Since its inception in 2002 and IPO in 2004, Denver-based Rockies gas explorer and producer Bill Barrett Corp. (NYSE: BBG; $917 million) has assembled a large and wide-ranging portfolio of properties that have fueled significant production, reserves and cash-flow growth. Its founder and namesake, industry luminary William (Bill) J. Barrett, retired in 2006 and his two sons now run the company. Bill Barrett, as CEO, previously sold two Rockies-focused gas producers he founded to Williams Cos. Barrett family members own an estimated 3% of outstanding shares.

Also, Concho Resources Inc. (NYSE: CXO; $1.7 billion), an acquire-and-exploit conventional producer with an extensive low-risk drilling inventory, is the third Permian Basin-based company formed since 1997 by current CEO Tim Leach and his management team, which has more than 20 years of experience in the region. The prior two entities were sold to large E&Ps after posting impressive growth. Well-respected private-equity firm Yorktown Partners funded Concho initially and retains approximately 11% of the shares alongside 8% of shares owned by management and employees. The company went public in mid-2007.

Not just a U.S. phenomenon. Oil and gas entrepreneurship isn’t a U.S.-only phenomenon. A former Phillips Brothers oil trader, Addax Petroleum Corp. (Toronto, London: AXC; C$2.3 billion) CEO Jean-Claude Gandur founded his rapidly growing 140,000-barrel-per-day, West African and Kurdistan oil producer and explorer in 1994. He listed the Geneva-based company’s shares in Toronto in 2006 and London a year later.

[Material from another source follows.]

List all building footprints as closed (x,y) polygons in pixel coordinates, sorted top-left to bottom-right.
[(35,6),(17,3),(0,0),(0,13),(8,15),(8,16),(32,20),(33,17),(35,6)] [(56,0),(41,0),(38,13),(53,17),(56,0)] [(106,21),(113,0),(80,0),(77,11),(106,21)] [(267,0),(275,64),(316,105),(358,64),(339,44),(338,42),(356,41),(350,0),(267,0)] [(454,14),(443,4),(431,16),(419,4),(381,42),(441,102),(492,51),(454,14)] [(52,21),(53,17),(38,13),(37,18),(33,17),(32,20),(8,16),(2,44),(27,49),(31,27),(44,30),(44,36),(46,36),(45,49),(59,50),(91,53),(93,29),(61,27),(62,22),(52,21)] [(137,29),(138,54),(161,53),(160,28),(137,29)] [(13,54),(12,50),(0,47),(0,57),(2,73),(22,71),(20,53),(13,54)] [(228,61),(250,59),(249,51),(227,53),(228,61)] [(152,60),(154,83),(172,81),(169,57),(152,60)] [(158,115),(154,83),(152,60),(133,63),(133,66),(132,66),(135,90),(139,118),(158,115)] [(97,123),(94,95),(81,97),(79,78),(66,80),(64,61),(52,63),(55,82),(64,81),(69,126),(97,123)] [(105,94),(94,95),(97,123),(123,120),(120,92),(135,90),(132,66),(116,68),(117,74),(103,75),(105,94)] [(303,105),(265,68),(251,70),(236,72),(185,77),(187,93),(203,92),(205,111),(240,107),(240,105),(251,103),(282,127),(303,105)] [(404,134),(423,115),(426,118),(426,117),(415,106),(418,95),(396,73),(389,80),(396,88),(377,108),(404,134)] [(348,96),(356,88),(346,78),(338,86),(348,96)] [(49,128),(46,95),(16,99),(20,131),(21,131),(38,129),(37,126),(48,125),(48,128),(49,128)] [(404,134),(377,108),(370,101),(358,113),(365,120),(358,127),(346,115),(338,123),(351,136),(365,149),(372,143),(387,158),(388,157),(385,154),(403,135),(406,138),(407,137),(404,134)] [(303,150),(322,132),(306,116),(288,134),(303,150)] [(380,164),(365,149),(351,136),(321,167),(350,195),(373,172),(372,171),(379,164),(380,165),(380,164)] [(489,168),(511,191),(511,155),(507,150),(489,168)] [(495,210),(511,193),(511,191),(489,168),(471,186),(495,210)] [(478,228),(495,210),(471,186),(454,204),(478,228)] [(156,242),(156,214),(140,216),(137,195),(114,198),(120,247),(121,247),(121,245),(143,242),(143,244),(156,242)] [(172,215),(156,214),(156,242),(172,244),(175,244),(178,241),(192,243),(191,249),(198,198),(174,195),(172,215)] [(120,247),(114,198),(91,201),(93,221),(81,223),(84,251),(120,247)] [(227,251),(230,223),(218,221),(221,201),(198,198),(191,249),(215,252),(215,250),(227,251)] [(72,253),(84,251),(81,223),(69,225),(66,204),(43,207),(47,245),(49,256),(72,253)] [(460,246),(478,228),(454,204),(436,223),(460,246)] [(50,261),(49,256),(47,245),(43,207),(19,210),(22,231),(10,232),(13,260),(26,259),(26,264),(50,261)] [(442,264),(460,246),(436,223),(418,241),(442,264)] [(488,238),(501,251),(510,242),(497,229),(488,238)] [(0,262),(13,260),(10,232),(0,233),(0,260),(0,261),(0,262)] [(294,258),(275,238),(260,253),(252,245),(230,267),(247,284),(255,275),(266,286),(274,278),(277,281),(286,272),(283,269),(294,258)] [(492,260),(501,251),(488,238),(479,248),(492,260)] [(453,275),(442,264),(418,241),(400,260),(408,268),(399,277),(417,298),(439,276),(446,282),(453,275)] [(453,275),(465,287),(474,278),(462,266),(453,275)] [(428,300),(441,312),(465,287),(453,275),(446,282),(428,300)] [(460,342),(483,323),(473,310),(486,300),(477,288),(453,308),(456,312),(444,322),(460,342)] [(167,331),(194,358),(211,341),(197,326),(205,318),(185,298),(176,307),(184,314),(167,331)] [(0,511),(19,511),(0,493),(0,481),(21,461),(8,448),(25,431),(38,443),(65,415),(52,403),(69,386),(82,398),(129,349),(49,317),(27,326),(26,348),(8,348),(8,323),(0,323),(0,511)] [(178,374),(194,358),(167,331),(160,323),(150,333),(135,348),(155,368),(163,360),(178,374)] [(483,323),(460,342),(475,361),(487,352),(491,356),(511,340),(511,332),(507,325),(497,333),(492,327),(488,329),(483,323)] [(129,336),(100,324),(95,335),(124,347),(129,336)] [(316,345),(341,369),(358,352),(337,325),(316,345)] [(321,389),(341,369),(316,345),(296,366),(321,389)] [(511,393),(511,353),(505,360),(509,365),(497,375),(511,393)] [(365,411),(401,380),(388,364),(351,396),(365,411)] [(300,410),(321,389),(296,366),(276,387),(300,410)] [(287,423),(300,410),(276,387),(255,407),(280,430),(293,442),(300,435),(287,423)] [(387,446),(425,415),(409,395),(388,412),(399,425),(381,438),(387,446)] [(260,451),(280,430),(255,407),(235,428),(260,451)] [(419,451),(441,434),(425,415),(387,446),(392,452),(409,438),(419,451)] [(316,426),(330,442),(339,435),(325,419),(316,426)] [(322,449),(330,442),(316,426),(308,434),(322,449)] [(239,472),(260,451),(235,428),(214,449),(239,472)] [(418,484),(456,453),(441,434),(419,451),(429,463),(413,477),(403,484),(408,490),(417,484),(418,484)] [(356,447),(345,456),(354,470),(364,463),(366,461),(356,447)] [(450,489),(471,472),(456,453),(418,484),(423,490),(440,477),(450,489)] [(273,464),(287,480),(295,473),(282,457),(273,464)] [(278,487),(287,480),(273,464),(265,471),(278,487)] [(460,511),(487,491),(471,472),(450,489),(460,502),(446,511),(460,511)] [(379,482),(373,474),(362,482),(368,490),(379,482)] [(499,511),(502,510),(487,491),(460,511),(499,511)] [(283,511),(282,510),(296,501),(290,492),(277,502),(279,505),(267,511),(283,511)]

A recognized diplomat, Gandur easily navigates the treacherous waters of securing deals in emerging countries and understands the risks of a large-scale exploration program. His world-class technical team is led by former high-level Chevron Nigeria operatives. Gandur owns roughly 25% of Addax shares through direct holdings and ownership interest in its private parent, the Addax and Oryx Group.

Also to be considered is mild-mannered CEO Ed Sampson, who has guided Calgary-based Niko Resources Ltd. (Toronto: NKO; C$2.5 billion) since 1992. This unique, high-growth-potential, South Asia-focused explorer and producer has its primary operations in the Krishna Godavari Basin offshore eastern India.

The company was an early entrant to the Indian energy industry and has participated in a number of world-class oil and gas discoveries. Sampson has successfully met the challenges of operating in the region and diversified the company’s asset portfolio to include Bangladesh, Pakistan, Indonesia, Madagascar and Trinidad. Sampson holds 10% of Niko’s shares directly and controls another 5%.

Like exploration or appraisal wells, not all oil and gas equity investments will be successful. However, investors aligned with incentivized CEOs in companies that hold superior assets and management teams can increase their chances of a favorable outcome, regardless of the commodity-price environment.

Mark S. Bononi is senior analyst at Vedanta Energy Fund, a New York-based global small- and midcap growth energy investor.